▸ **Material for the task**

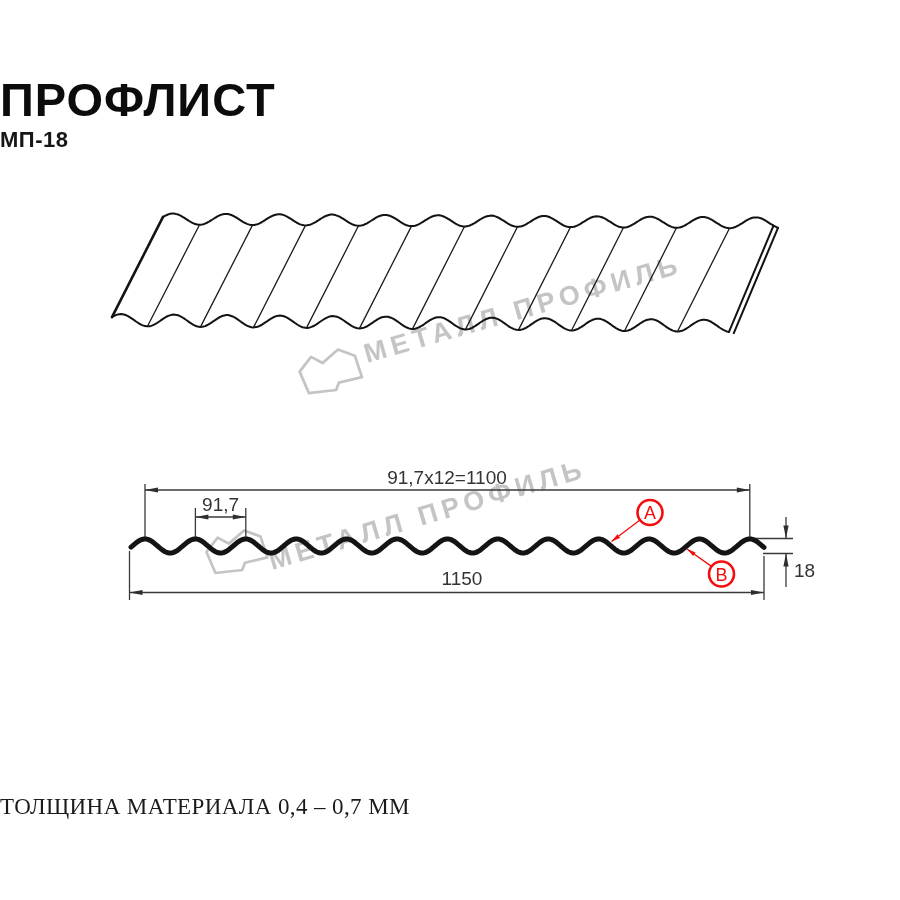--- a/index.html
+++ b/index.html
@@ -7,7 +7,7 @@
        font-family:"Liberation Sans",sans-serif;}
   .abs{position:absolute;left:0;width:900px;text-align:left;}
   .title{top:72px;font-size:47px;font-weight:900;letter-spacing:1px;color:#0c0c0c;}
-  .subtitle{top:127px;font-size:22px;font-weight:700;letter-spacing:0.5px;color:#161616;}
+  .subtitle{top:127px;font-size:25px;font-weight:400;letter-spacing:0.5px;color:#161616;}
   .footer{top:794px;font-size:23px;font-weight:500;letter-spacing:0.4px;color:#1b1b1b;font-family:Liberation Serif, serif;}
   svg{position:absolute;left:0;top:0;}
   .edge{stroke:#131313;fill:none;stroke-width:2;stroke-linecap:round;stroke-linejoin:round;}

▸ **Problem description**
For each line above that contains "left", add one to a count, then state only the final number.

▸ **Solution to this exercise**
2